Shuttle ferry concept not popular in many Southeast communities
Still a lot of skepticism of Governor Sean Parnell’s decision to replace the proposed Alaska Class Ferry with smaller shuttle ferries.
Public comments to the House and Senate Transportation Committees Thursday seemed to depend on the size of the town.
Parnell earlier this month said the 350-foot mainliner would be scrapped in favor of shuttle-day boats. In Juneau — where short trips up and down Lynn Canal may be more the norm than longer ferry rides – most testimony applauded Parnell’s decision.

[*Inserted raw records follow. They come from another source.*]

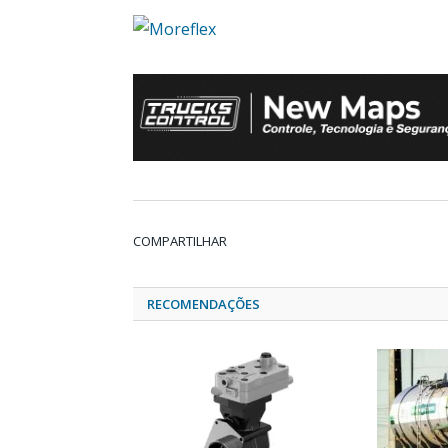
COMPARTILHAR
RECOMENDAÇÕES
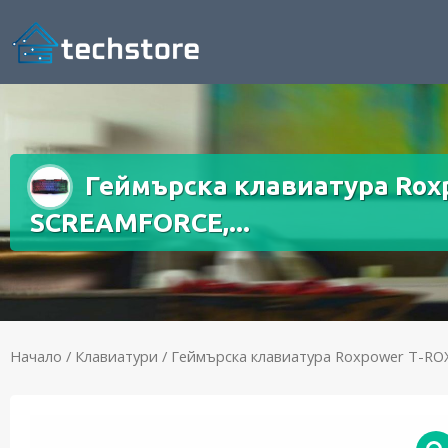
Геймърска клавиатура Rox
SCREAMFORCE,...
Начало
/
Клавиатури
/ Геймърска клавиатура Roxpower T-RO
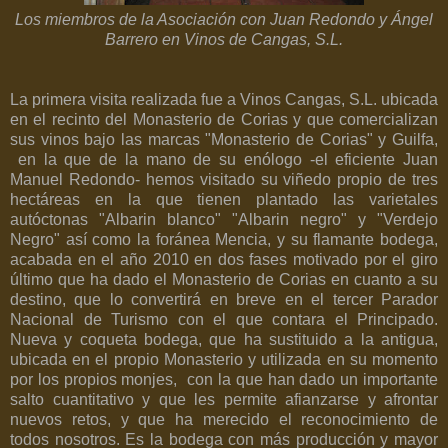
Los miembros de la Asociación con Juan Redondo y Ángel
Barrero en Vinos de Cangas, S.L.
La primera visita realizada fue a Vinos Cangas, S.L. ubicada
en el recinto del Monasterio de Corias y que comercializan
sus vinos bajo las marcas "Monasterio de Corias" y Guilfa,
en la que de la mano de su enólogo -el eficiente Juan
Manuel Redondo- hemos visitado su viñedo propio de tres
hectáreas en la que tienen plantado las varietales
autóctonas "Albarin blanco" "Albarin negro" y "Verdejo
Negro" así como la foránea Mencia, y su flamante bodega,
acabada en el año 2010 en dos fases motivado por el giro
último que ha dado el Monasterio de Corias en cuanto a su
destino, que lo convertirá en breve en el tercer Parador
Nacional de Turismo con el que contara el Principado.
Nueva y coqueta bodega, que ha sustituido a la antigua,
ubicada en el propio Monasterio y utilizada en su momento
por los propios monjes, con la que han dado un importante
salto cuantitativo y que les permite afianzarse y afrontar
nuevos retos, y que ha merecido el reconocimiento de
todos nosotros. Es la bodega con más producción y mayor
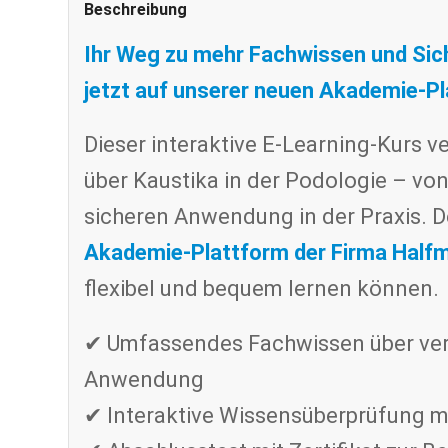
Beschreibung
Ihr Weg zu mehr Fachwissen und Sic
jetzt auf unserer neuen Akademie-Pl
Dieser interaktive E-Learning-Kurs 
über Kaustika in der Podologie – von
sicheren Anwendung in der Praxis. D
Akademie-Plattform der Firma Half
flexibel und bequem lernen können.
✔ Umfassendes Fachwissen über ver
Anwendung
✔ Interaktive Wissensüberprüfung m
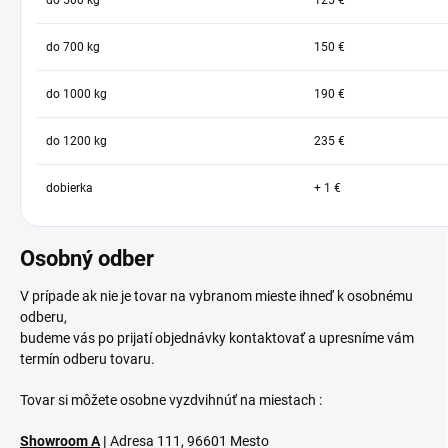
do 500 kg
125 €
do 700 kg
150 €
do 1000 kg
190 €
do 1200 kg
235 €
dobierka
+ 1 €
Osobný odber
V prípade ak nie je tovar na vybranom mieste ihneď k osobnému
odberu,
budeme vás po prijatí objednávky kontaktovať a upresníme vám
termín odberu tovaru.
Tovar si môžete osobne vyzdvihnúť na miestach :
Showroom A
|
Adresa 111, 96601 Mesto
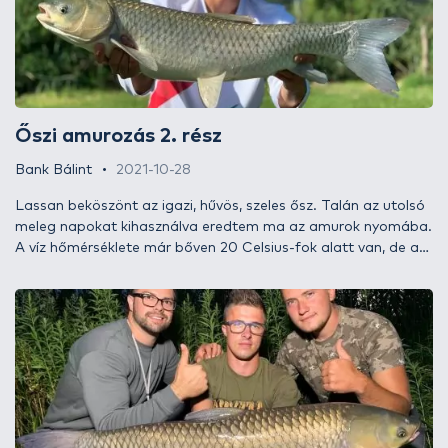
mindig emlékezni fogunk. Tartsatok velünk erre a nyári
kalandra, irány a Diana-tó!
Őszi amurozás 2. rész
Bank Bálint
2021-10-28
Lassan beköszönt az igazi, hűvös, szeles ősz. Talán az utolsó
meleg napokat kihasználva eredtem ma az amurok nyomába.
A víz hőmérséklete már bőven 20 Celsius-fok alatt van, de a
verőfényes napsütésben még jó eséllyel akadhatunk
nádrágókba. Szokás mondani, hogy olyan helyen érdemes
amurozni, ahol sok van belőle – nos, ez talán a lehűlő vízben
még inkább igaz, ezért egy igazi „torpedóbányába”, a
Völgyhídi Horgásztóra jöttem el horgászni.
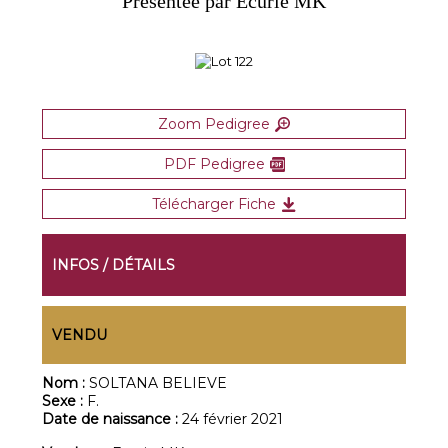
Présentée par Ecurie MK
Zoom Pedigree
PDF Pedigree
Télécharger Fiche
INFOS / DÉTAILS
VENDU
Nom :
SOLTANA BELIEVE
Sexe :
F.
Date de naissance :
24 février 2021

Juneau Chamber of Commerce Executive Director Cathie Roemmich said the Alaska Marine Highway System generally doesn’t need mainliners in Lynn Canal.
“These boats will not only get up and down Lynn Canal better and bring more people up and down Lynn Canal, but they’ll be smaller boats,” she said.
Roemmich is also a member of the Marine Transportation Advisory Board and watched the Alaska Class Ferry grow from a small shuttle concept to the larger ship, now estimated to cost between $150 million and $170 million. She said a return to shuttles puts AMHS in the right direction.
But David Wheeler of Ketchikan said communities south of Juneau need bigger ferries.
“The dayboats are great for Juneau, Haines and Skagway, but they’re not so good for the rest of the state. There’s people that need to transport their goods, their cars to the mainland and we need more connections, not less. The little boats aren’t going to work for us,” Wheeler said.
Haines and Skagway officials said shuttle ferries won’t work well for their communities, either. They’re especially concerned about the design, which may have an open car deck.
Haines Borough Mayor Stephanie Scott said that would be a big design mistake for a Lynn Canal ship.
“Commissioner Kemp, while admitting that the design for the smaller vessels is on his desk, has declined to say whether or not the design includes an open car deck. Please out an end to our speculation. Certainly an open deck design will be much less expensive, but it will be much less reliable in the heavy seas of the Lynn Canal or even in the seas of Clarence Strait outside of Ketchikan,” Scott said. “Such a ferry will be a fair-weather vessel much like the Chenega or Fairweather, the fast ferries that cannot reliably sail in the Lynn Canal in the high seas.”
This was the second hearing the transportation committees have held on the administration’s decision to build smaller day boats, called roll-on / roll off, with vehicles loading from the ends of the vessels.
DOT Commissioner Pat Kemp told lawmakers last week that Governor Parnell directed him to find a new, less expensive design; Kemp guessed that two shuttles could be built for one Alaska Class ship.
He said the shuttle concept report will be out soon – but there may not be a design until November. That puts the new ferry project months behind, since the Alaska Class was to go out to bid this summer.
That doesn’t bother Frank McQueary of Anchorage. He called the state’s ferry system unfair to the rest of the state, because it competes with other transportation modes.
“As much as the ferry system needs to be a part of our statewide transportation system the reality of these burgeoning costs and inappropriate labor contracts and the positioning of the ferry system as a separate entity within DOT have led us down a path that is totally unsustainable,” he said.
McQueary said the ferry system should move to short shuttle hops instead of longer ferries to bring down costs.
Meanwhile, Transportation Commissioner Kemp, appointed by the governor to head the department in December, will come before the joint transportation committees on Tuesday for his confirmation hearing.